Simulator (run_tbg.csh)

The simulator takes a CGRA bitstream, plus an input image, and produces an output image. The output image is supposed to be the same as actual CGRA hardware would build.

run_tbg.csh is the driver for the simulator. Its main purpose is to call the Test Bench Generator (TBG). Given a bsa bitstream from the Assembler, plus verilog from the CGRA Generator, TBG builds a custom testbench.

Making heavy use of TBG scripts, run_tbg.csh invokes the generated testbench using a given input image, and thereby generates the output image and/or other collateral.

In more detail, run_tbg.csh currently does the following:

  • verifies and echoes the current github branch;
  • verifies and echoes essential details of the target CGRA design (i.e. memheight);
  • cleans (removes comments from) and verifies validity of bitstream config file;
  • reorders the bitstream to prevent lockup (see here and below.
  • optionally calls the CGRA Generator to (re)build a verilator-friendly verilog from scratch;
  • calls TBG process_input script to shape the input image according to DELAY paramater;
  • uses generated verilog, plus the bitstream, to build a verilator testbench;
  • runs the testbench on the input image to make an output image.
  • calls TBG process_output script to shape the output image according to DELAY paramater;

IO configuration

Along with the bitstream, run_tbg needs an IO-configuration descriptor to set up inputs and outputs, i.e. something that would say that the sixteen pads on the north side of the chip are being used as a 16-bit input bus. This configuration file should be supplied by whoever created the bitstream, e.g. PNR.

Here is a sample IO config file.

% less io/2in2out.json
{
    "reset_in_pad": {
        "pad_bus" : "pads_W_0",
        "bits": {
            "0": { "pad_bit":"0" }
        },
        "mode": "reset",
        "width": 1
    },
    "io16in_in_arg_1_0_0": {
        "pad_bus" : "pads_N_0",
        "mode": "in",
        "width": 16
    },
    "io16_out_0_0": {
        "pad_bus" : "pads_E_0",
        "mode": "out",
        "width": 16
    },
    "io1_out_0_0": {
        "pad_bus" : "pads_S_0",
        "bits": {
            "0": { "pad_bit":"0" }
        },
        "mode": "out",
        "width": 1
    }
}

Reordering the bitstream

Bitstream configuration order is important!

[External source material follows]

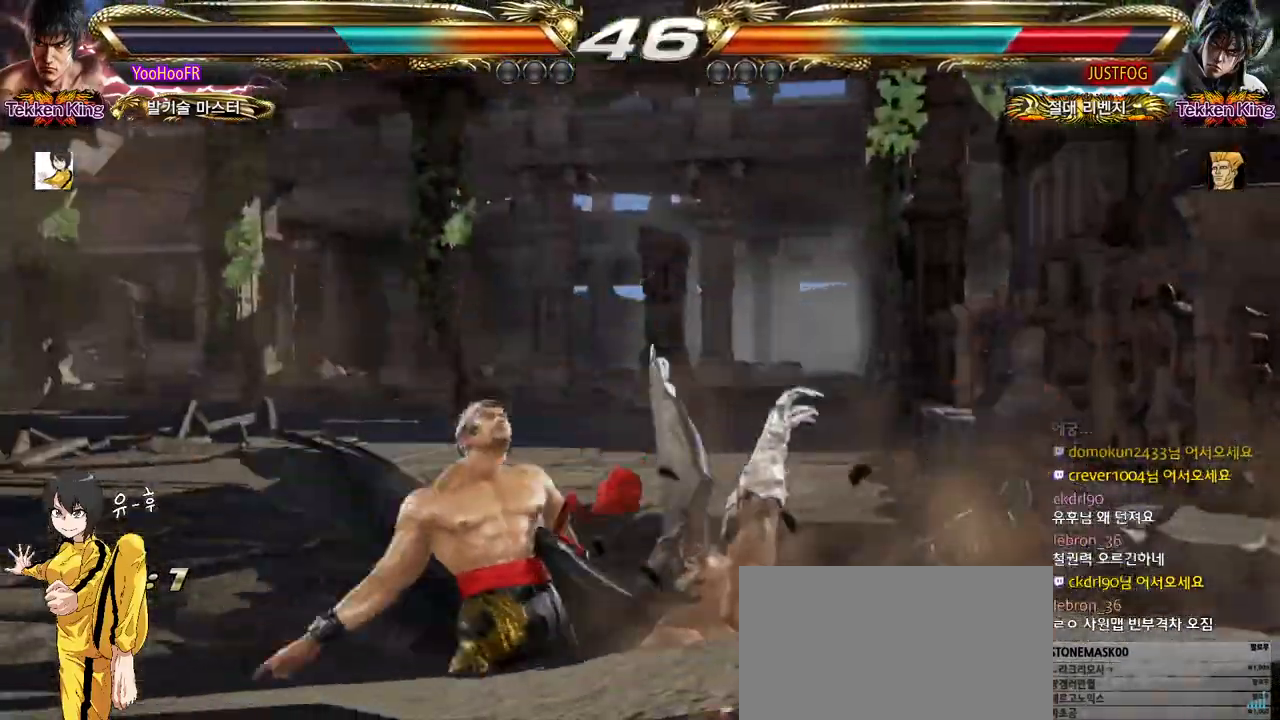
{"buttons": ["TRIANGLE"], "left_stick": "center", "events": []}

  1. If a LUT is set up as an inverter, it is easy during routing for the wires to pass through a state such that the inverter output is connected directly to its input, which makes the simulator hang forever waiting for the value to stabilize to a 1 or 0 (this has actually happened).

  2. It's bad if e.g. a linebuffer's write-enable signal WEN wiggles off and back on again after the linebuffer has been set up, which can happen as wires get unconnected and reconnected during the routing portion of the bitstream setup. It messes up the internal state of the linebuffer and you wind up with e.g. a 7-deep linebuffer instead of the 10-deep that you originally configured (this has also happened).

So now the rule for configuration is a) do the switchbox and connection box wiring FIRST and then b) do the tile setup for LUTs, memories (e.g. WEN), ALU ops etc. For this reason there is a csh script reorder.csh that takes any bitstream config file config.bs and transforms it for the proper order (ish).

Also see here.

Verilator hacks

The tapeout version of the chip contains proprietary modules for e.g. SRAM and JTAG drivers, plus it has tri-state buffers for the programmable IO pads. Unfortunately, we have not been able to make Verilator work with tri-state buffers, and proprietary modules are verboten to use where there is no NDA protection (e.g. github repositories and/or our development server "kiwi."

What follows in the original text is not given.